▸ **What needs to be done**
State how many lines of the data below hold the string "bear", giving nothing but the number.

▸ **Source material**
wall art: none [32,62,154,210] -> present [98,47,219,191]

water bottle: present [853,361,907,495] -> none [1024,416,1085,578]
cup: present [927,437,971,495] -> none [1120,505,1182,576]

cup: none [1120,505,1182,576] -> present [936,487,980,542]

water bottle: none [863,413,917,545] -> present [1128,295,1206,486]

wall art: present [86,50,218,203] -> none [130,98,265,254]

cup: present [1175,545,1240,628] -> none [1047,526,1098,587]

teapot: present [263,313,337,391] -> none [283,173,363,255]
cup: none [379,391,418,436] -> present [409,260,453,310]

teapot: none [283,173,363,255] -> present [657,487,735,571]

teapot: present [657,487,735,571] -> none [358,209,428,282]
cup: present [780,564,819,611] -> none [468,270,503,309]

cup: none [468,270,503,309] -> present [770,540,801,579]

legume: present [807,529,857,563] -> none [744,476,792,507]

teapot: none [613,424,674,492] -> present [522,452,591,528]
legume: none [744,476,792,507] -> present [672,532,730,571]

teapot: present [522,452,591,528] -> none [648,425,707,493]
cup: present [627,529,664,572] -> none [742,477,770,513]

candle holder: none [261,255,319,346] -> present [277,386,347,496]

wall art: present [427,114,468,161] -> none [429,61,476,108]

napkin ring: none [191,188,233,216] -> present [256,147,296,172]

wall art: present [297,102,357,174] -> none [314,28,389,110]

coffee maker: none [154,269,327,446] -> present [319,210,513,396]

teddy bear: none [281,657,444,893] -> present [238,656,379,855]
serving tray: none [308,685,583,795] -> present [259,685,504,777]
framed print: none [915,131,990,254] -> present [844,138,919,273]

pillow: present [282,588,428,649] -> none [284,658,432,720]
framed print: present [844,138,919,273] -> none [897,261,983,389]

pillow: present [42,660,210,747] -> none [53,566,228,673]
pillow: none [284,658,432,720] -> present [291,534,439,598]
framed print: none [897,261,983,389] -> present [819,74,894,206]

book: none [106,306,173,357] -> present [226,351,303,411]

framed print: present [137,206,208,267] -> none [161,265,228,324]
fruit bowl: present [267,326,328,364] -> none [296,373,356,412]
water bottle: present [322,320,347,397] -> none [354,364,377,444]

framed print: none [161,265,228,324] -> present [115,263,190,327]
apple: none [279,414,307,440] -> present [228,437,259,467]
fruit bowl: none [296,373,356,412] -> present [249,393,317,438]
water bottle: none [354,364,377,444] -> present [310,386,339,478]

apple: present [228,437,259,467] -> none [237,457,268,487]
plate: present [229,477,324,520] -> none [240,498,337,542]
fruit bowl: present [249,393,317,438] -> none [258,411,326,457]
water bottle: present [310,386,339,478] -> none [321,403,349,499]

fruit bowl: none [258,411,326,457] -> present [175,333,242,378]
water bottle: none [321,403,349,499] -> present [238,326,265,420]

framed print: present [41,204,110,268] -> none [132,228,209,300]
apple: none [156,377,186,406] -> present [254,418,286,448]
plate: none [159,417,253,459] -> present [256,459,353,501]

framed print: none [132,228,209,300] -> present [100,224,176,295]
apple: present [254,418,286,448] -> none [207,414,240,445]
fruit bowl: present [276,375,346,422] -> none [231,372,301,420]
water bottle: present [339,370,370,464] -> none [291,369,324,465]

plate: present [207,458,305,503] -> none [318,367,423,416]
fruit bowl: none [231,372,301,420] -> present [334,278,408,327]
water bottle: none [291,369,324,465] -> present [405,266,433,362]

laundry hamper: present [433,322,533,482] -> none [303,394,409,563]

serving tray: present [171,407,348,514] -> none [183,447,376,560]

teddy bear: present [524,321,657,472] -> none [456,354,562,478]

▸ **Result of the task**
2